Os dois prosseguiram o caminho em silêncio. Abandonando a estrada, Demétrios escolheu uma vereda íngreme entre muretes de pedra seca, que retinham a terra sob as vinhas e as oliveiras. O Sol subia no céu. Espalhava o seu calor primaveril pelas colinas salpicadas aqui e ali de grandes ciprestes negros. Empoleirado na folhagem prateada de uma velha oliveira, um melro começou a cantar. Fiora parou por um instante para o escutar e também para repousar. O suor perlava-lhe a fronte, o lábio superior e os pés, cobertos de poeira nas suas sandálias de corda, doíam-lhe:
Por que viemos por aqui? perguntou ela. Este caminho não é mais longo?
Pelo contrário, é mais curto para quem vai para minha casa. E depois... evita que passemos perto de uma casa que te deve ser duplamente querida? Não foi lá que te tornaste a esposa do conde de Selongey, o enviado do Temerário?
Fulminada por aquelas palavras, Fiora ergueu para o seu bizarro companheiro um olhar espantado e quase fez o sinal da cruz.
Para saber isso tens de ser o diabo em pessoa! murmurou ela. O médico grego desatou a rir e ela ficou vagamente escandalizada,
como se aquela manifestação humana estivesse deslocada numa personagem tão singular que não podia evitar achá-lo um pouco sulfuroso.
Não disse ele tranquilamente. Simplesmente, sei sempre o que preciso de saber. E agora retomemos, se não te importas, o nosso caminho! Precisamos os dois de roupas limpas, um pouco de repouso..., e um copo de vinho fresco!
CAPÍTULO IX
O MÉDICO DE BIZÂNCIO
A casa do médico grego erguia-se afastada do burgo de Fiesole, no extremo de uma fila dupla de altos ciprestes, que erguia em redor do visitante duas muralhas de verdura. Construída dois séculos antes, no tempo das lutas fratricidas entre os Guelfos e os Gibelinos, era um pequeno castelo que devia reforçar, em tempos, a defesa das muralhas da antiga cidade etrusca. Tinha umas paredes altas, avermelhadas, cujas antigas seteiras tinham por cima um grande telhado pouco inclinado. Uma torre quadrada, coberta também ela, acentuava o aspecto guerreiro da construção, mas os jardins que a rodeavam não ficavam a dever nada aos das mais ricas casas e suavizavam as suas velhas paredes, ao ponto de as tornar agradáveis.
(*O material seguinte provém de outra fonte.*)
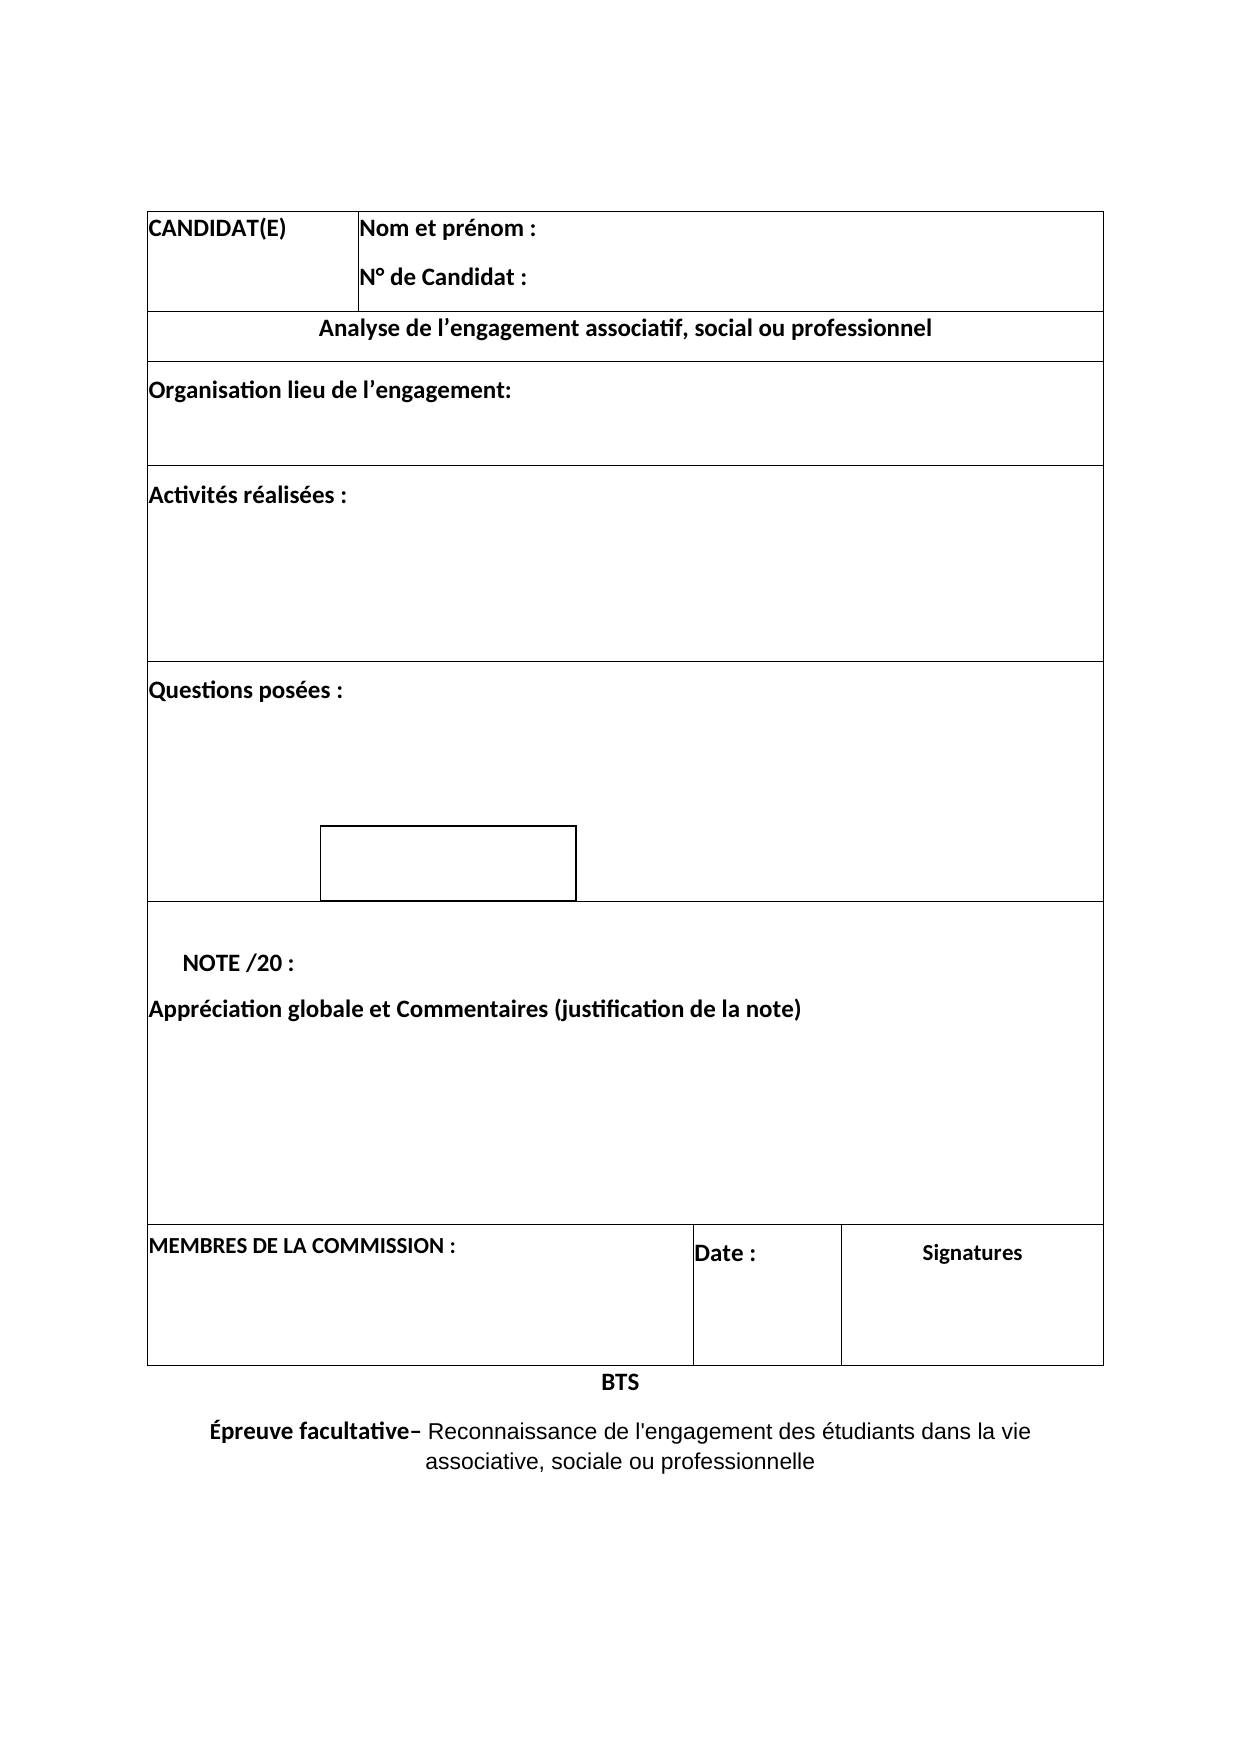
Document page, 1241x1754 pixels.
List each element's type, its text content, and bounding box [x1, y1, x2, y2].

table_cell Signatures [842, 1225, 1103, 1365]
table_header Nom et prénom : N° de Candidat : [359, 212, 1103, 311]
table_cell Organisation lieu de l’engagement: [148, 362, 1103, 465]
table_cell Activités réalisées : [148, 466, 1103, 661]
table_cell MEMBRES DE LA COMMISSION : [148, 1225, 693, 1365]
table_cell Date : [694, 1225, 841, 1365]
table_cell Analyse de l’engagement associatif, social ou professionnel [148, 312, 1103, 361]
table_cell Questions posées : [148, 662, 1103, 901]
text Épreuve facultative– Reconnaissance de l'engagement des étudiants dans la vie associative, sociale ou professionnelle [148, 1415, 1092, 1474]
text BTS [148, 1366, 1092, 1396]
table_header CANDIDAT(E) [148, 212, 358, 311]
table_cell NOTE /20 : Appréciation globale et Commentaires (justification de la note) [148, 902, 1103, 1224]
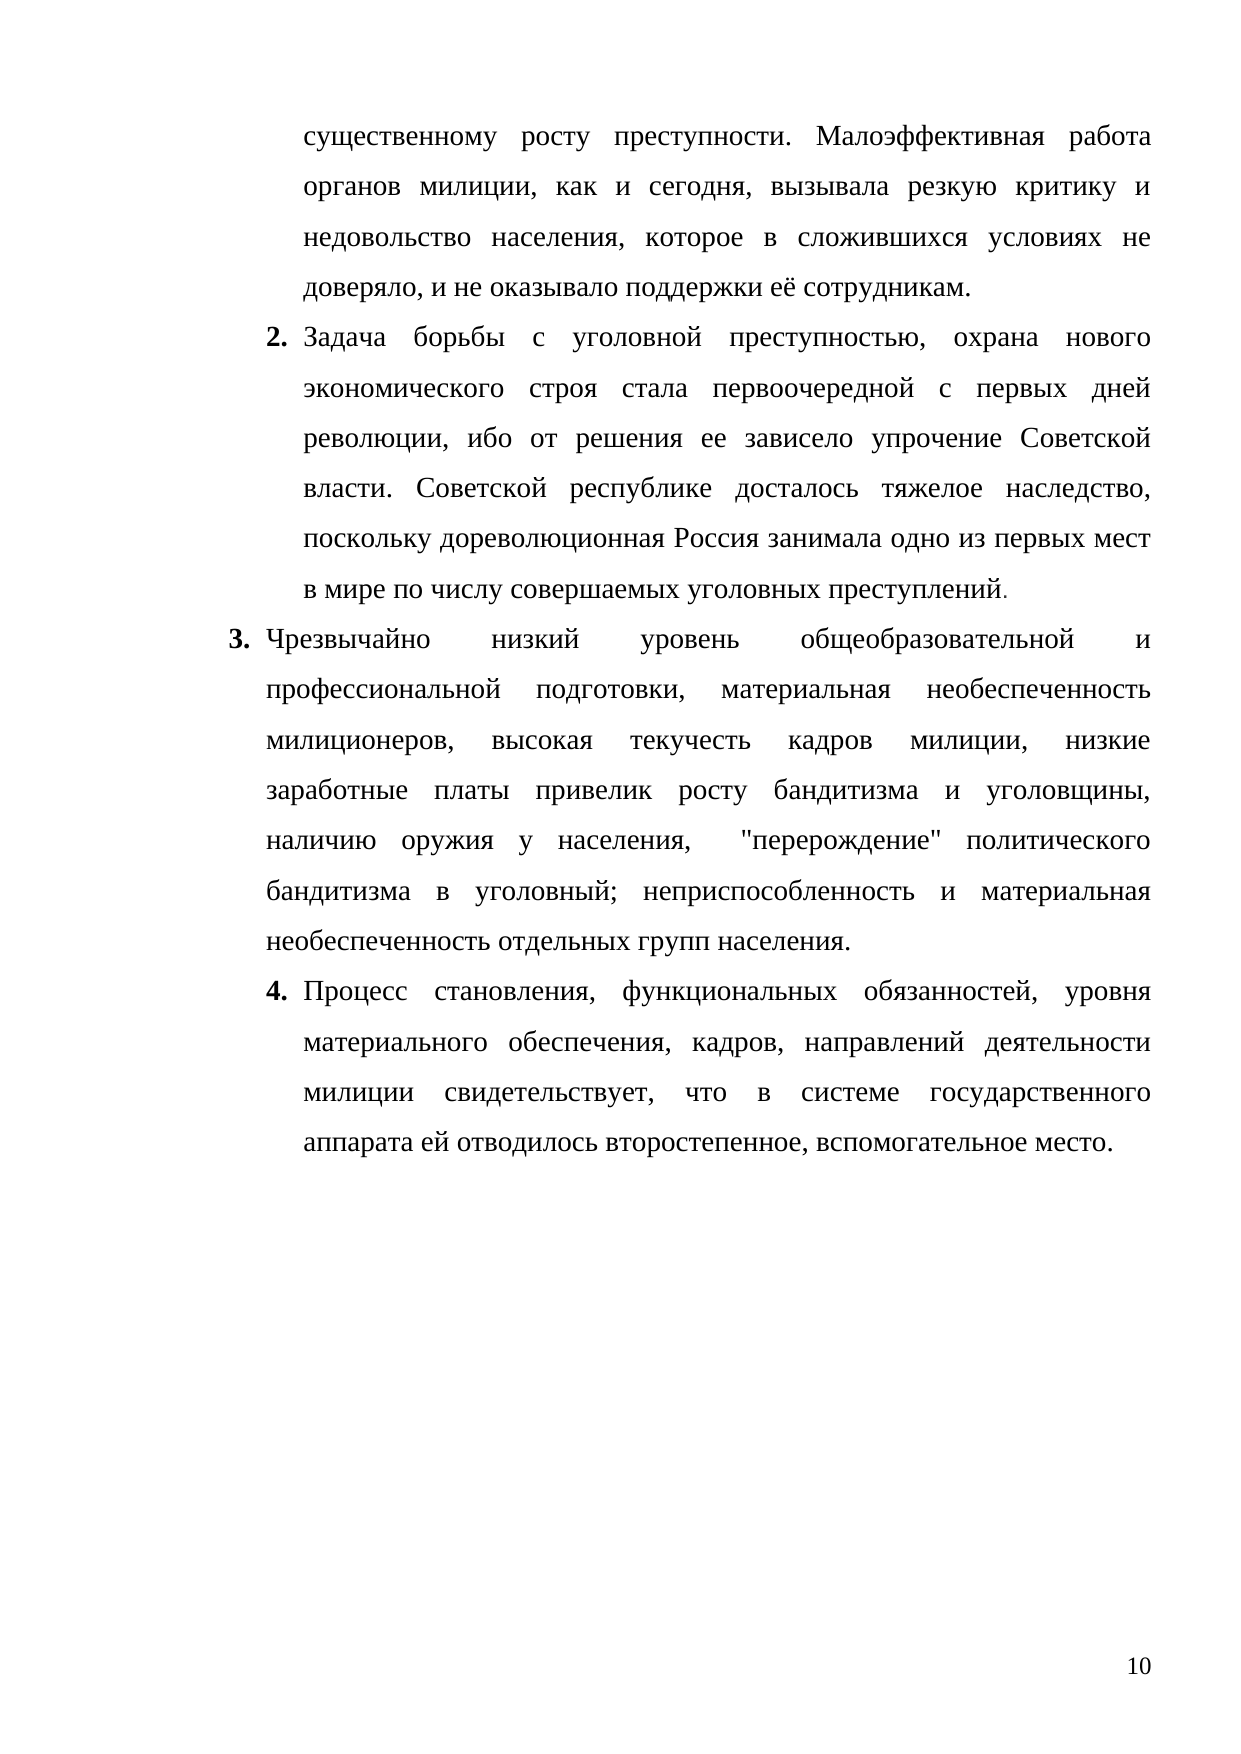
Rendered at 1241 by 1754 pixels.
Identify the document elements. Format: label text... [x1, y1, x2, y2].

list Чрезвычайно низкий уровень общеобразовательной и профессиональной подготовки, материальная необеспеченность милиционеров, высокая текучесть кадров милиции, низкие заработные платы привелик росту бандитизма и уголовщины, наличию оружия у населения, "перерождение" политического бандитизма в уголовный; неприспособленность и материальная необеспеченность отдельных групп населения. [228, 621, 1152, 957]
list Процесс становления, функциональных обязанностей, уровня материального обеспечения, кадров, направлений деятельности милиции свидетельствует, что в системе государственного аппарата ей отводилось второстепенное, вспомогательное место. [266, 973, 1152, 1158]
list Задача борьбы с уголовной преступностью, охрана нового экономического строя стала первоочередной с первых дней революции, ибо от решения ее зависело упрочение Советской власти. Советской республике досталось тяжелое наследство, поскольку дореволюционная Россия занимала одно из первых мест в мире по числу совершаемых уголовных преступлений. [266, 319, 1152, 604]
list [266, 118, 1152, 303]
Grandes pinheiros pára-sol, junto dos quais corria uma fonte preguiçosa, refrescavam um grande tanque quadrado e formavam um oásis resguardado, onde desabrochavam à-vontade sebes de loureiro-rosa e loureiro-comum! moitas de roseiras-bravas, grandes íris azuis e negras, tufos de lavanda, grandes peónias brancas, romãzeiras de flores púrpuras, limoeiros e laranjeiras plantados em grandes potes de barro vermelho e, em grandes canteiros rodeados de cordões de buxo, todas as plantas medicinais e todos os «simples» de que um médico podia ter necessidade. Havia também árvores frutíferas: cerejeiras, ameixeiras, pereiras e enfim, por trás de um ressalto da colina, um grande quadrado de legumes, unido pelas construções de uma herdade. Além disso, uma espécie de terraço, feito a partir de uma antiga parede, estendia-se por trás da casa à sombra de uma velha vinha ainda vigorosa. Tal era a casa que Demétrios devia à generosidade de Lourenço.
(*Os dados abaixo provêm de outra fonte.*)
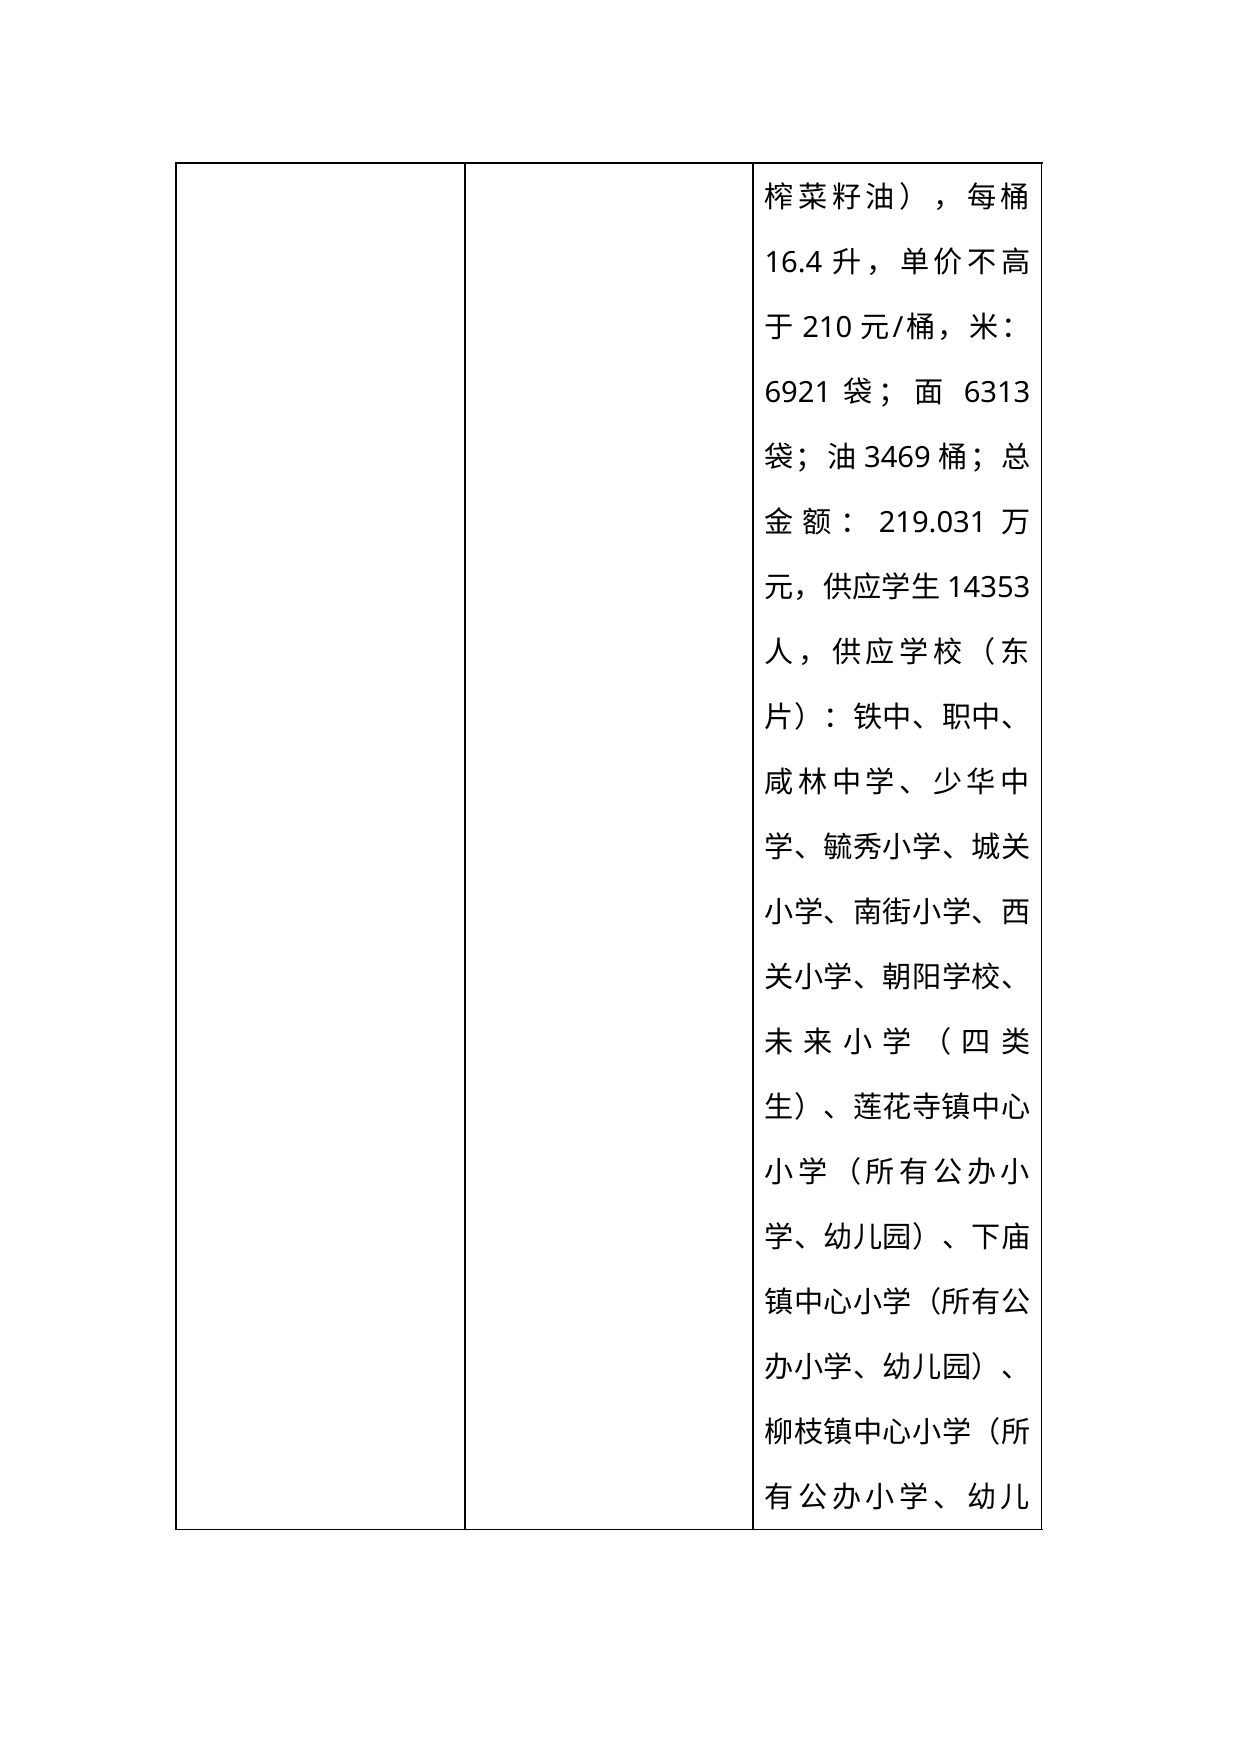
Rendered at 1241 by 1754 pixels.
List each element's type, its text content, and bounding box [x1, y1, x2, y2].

table_cell [466, 164, 752, 1528]
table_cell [754, 164, 1041, 1528]
table_cell 1 [177, 164, 464, 1528]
Como seu médico, possuo também um quarto no palácio da via Larga, assim como nas suas outras residências, mas ele sabe que eu gosto de viver livre e afastado. Foi por isso que me deu esta casa. Não é suficientemente grande, ou bela para excitar a cobiça e eu sinto-me bem e trabalho nela tranquilamente, ainda por cima porque as gentes daqui me arranjaram uma reputação de feiticeiro e mantêm-se afastadas. É verdade que no extremo do meu jardim passa o caminho que vai dar a Fontelucente...
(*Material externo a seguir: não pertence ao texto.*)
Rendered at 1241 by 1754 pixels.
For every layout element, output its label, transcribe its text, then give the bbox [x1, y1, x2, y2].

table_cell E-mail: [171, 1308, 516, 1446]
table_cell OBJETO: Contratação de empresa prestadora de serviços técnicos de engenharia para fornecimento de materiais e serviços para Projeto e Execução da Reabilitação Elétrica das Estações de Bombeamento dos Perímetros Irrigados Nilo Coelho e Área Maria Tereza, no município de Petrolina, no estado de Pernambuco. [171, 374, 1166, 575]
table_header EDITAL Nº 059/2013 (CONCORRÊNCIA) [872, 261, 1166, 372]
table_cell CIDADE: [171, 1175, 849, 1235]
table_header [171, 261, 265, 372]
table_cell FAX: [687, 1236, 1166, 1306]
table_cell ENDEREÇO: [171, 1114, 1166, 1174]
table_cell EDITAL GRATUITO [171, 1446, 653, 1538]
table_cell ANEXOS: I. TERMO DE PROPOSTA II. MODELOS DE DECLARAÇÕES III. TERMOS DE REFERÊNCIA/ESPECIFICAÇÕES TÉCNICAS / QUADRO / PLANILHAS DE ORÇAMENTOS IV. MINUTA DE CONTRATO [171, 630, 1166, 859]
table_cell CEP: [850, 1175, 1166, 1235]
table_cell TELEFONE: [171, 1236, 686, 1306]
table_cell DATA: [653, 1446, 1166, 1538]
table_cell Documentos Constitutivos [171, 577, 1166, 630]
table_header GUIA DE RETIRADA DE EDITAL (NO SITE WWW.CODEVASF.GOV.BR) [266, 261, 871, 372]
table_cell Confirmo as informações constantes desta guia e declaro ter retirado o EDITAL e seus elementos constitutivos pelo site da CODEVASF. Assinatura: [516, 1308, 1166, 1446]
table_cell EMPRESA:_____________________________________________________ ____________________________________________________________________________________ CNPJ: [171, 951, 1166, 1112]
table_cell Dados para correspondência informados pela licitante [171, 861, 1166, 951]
Sobre aquele assunto, Fiora não precisava de explicações. Como todos os habitantes da região, a jovem sabia que as grutas de Fontelucente abrigavam uma comunidade de feiticeiros tão célebre como a de Norcia, perto de Spolete. Nunca Beltrami permitira que a Sua filha dirigisse os seus passeios naquela direcção perigosa. Portanto, não conhecia a casa de Demétrios, se bem que não fosse muito afastada da villa Beltrami.